The Vault of Hades

One thing that did go roughly according to plan was that I followed Hades with finally reading Butcher's Skin Game.  And that took about a day (I can't remember if it made it to two or not).

I mentioned, in reviewing Cold Days, that he had kind of taken a step back, to get more of a strategic view than a tactical one.  Well, not unexpectedly, Skin Game was a step back in, and was very immediately focused around Dresden.

You could certainly see where much of what happened would have wider reverberations in that strategic view from the last book, but it was very tightly focused on Dresden and the people around him.

And the people around him... well, let's just say that I wish I'd re-read the whole series.  Several of the people who showed up were significant in earlier books, but my memories of most of them were very vague.

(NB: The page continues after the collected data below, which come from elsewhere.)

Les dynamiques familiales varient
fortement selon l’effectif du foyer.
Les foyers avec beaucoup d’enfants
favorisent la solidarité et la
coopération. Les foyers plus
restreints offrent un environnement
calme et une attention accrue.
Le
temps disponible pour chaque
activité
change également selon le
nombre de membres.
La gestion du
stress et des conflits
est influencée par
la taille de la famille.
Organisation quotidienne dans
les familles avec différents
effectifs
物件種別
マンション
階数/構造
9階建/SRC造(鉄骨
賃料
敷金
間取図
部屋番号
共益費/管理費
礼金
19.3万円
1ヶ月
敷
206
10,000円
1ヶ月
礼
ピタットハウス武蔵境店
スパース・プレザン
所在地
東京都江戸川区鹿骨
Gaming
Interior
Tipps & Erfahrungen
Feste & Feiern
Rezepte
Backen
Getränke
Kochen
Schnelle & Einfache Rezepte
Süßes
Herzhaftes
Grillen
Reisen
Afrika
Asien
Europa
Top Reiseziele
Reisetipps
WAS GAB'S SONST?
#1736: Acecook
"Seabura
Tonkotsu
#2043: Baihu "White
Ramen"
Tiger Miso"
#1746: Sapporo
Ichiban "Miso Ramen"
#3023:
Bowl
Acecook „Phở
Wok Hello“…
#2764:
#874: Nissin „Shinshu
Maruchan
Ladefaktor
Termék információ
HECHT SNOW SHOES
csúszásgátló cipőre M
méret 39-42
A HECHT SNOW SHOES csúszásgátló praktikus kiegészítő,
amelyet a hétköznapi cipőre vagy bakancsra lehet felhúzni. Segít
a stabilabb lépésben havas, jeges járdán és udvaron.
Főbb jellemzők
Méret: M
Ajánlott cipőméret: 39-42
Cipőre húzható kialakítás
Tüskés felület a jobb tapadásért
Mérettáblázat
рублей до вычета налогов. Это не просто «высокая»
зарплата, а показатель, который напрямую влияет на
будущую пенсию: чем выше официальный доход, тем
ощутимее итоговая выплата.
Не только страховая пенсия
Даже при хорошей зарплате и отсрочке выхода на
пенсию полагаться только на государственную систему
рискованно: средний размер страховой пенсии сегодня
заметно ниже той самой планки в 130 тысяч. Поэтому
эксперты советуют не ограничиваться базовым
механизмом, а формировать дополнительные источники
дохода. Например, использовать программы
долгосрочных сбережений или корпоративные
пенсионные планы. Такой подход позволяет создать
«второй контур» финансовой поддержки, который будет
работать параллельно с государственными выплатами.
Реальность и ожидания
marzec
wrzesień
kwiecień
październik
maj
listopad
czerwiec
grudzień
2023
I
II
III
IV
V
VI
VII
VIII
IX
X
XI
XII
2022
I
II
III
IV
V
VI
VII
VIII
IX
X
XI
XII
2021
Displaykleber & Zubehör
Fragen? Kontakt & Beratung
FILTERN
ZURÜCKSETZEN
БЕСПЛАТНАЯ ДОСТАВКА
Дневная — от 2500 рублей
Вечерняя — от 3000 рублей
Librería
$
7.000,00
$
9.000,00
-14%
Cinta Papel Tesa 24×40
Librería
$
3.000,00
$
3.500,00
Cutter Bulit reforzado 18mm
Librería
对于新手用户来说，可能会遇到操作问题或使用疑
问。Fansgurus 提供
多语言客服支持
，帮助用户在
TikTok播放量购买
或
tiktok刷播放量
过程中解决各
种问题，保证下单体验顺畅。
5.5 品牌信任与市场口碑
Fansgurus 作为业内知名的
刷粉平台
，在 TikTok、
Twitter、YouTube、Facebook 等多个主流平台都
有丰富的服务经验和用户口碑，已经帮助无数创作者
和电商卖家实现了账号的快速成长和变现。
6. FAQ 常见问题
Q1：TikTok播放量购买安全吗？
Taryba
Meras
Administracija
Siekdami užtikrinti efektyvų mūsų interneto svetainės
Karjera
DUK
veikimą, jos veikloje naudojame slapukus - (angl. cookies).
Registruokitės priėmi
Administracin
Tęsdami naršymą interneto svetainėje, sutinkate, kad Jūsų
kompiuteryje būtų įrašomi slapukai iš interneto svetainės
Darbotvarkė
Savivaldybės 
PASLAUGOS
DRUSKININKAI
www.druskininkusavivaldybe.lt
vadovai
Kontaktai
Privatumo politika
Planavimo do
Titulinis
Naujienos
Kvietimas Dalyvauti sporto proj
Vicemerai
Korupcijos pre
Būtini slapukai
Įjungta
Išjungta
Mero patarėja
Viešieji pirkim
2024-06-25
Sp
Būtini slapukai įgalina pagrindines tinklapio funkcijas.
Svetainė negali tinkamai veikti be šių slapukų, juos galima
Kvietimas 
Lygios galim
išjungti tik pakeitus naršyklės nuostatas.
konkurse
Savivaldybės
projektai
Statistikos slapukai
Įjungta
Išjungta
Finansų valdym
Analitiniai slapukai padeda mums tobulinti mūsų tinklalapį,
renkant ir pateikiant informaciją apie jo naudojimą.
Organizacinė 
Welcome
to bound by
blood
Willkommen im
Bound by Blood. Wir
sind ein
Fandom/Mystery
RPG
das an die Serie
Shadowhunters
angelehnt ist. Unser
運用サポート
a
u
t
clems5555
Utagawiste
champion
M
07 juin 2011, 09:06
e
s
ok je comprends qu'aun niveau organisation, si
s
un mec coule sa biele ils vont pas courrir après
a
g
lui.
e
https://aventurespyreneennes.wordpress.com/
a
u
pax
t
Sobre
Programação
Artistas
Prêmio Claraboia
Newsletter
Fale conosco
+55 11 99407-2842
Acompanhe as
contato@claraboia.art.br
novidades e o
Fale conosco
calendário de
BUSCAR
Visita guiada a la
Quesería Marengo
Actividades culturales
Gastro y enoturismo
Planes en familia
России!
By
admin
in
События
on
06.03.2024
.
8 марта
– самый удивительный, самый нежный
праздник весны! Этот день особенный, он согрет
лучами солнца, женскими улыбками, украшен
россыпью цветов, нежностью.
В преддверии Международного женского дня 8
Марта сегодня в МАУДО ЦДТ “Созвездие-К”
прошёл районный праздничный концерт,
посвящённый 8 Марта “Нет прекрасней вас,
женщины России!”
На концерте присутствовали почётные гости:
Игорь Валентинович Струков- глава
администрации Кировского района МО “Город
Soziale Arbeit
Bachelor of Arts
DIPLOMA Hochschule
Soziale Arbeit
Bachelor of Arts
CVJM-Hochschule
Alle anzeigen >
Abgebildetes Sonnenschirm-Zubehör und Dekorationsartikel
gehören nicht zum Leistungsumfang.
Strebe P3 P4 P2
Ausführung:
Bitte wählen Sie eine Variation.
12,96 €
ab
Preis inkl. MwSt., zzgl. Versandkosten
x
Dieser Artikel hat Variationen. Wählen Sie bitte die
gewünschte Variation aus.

Basically, Dresden was hired out, by Mab, to Nicodemus of the Denarii.  And he was to help Nicodemus raid the vault of Hades (amusing coincidence, reading this right after The House of Hades) to steal the Holy Grail.  Oddly, the latter point doesn't come out for quite a while, in the book, but I mention it since it somehow made it onto the dust cover summary.

Dresden's mission is to help Nicodemus up to the point of getting the artefact, then find a way to screw Nicodemus as hard as he can.  And survive, somehow.

And Nicodemus' other helpers are not people with whom Dresden wants to be associated, as you'd expect.

My one complaint of the book is that Dresden mentions an ace in the hole fairly early on, and says he can't talk about it; he has to play his cards very close to the chest.  That was how he tried to keep from alienating both Karrin and Butters, to varying degrees of success.  Of course we didn't see the scene where it was set up; no issue there.  But we don't get a hint of it when we're in his thoughts either, and there were several circumstances where he would have at least been thinking about it.  Nobody can play their cards THAT close to their chest.

In any event, when we do find out about it, we find out a system was set up.  It might be worth re-reading the book, just to check on that system.  I'll have to think about it.  And this really made me want to reread a bunch of earlier books.  That's been on my queue for a while; I might need to move it up a bit.

In any event, this book met all my expectations.  The only thing it might have done, that it didn't, was that it hinted again at Dresden's mother, but we still didn't find out anything about her.  I've been looking for that since the first book, when Dresden met Chauncy.  I hope he gets around to it.

I also mentioned, in the last book, about how Dresden had had so many of his toys taken away recently.  Well, he had remade a staff in this one, and he might have gone a heck of a lot further as well for the next book.  Plus, he's got a little bit of money that kind of fell into his hands.  It's unclear how much it is, but certainly a lot more than he's ever had before.

Oh, and Dresden finally met Maggie, and he and Karrin finally decided to pick up where they were right before he got "killed".  Plus, another child enters the picture, in a very odd way.  That part is actually another reason to go back and reread previous books, though I'm not sure how much they'll reveal.

Anyway, it was an excellent book, and I'm anxiously awaiting the next volume.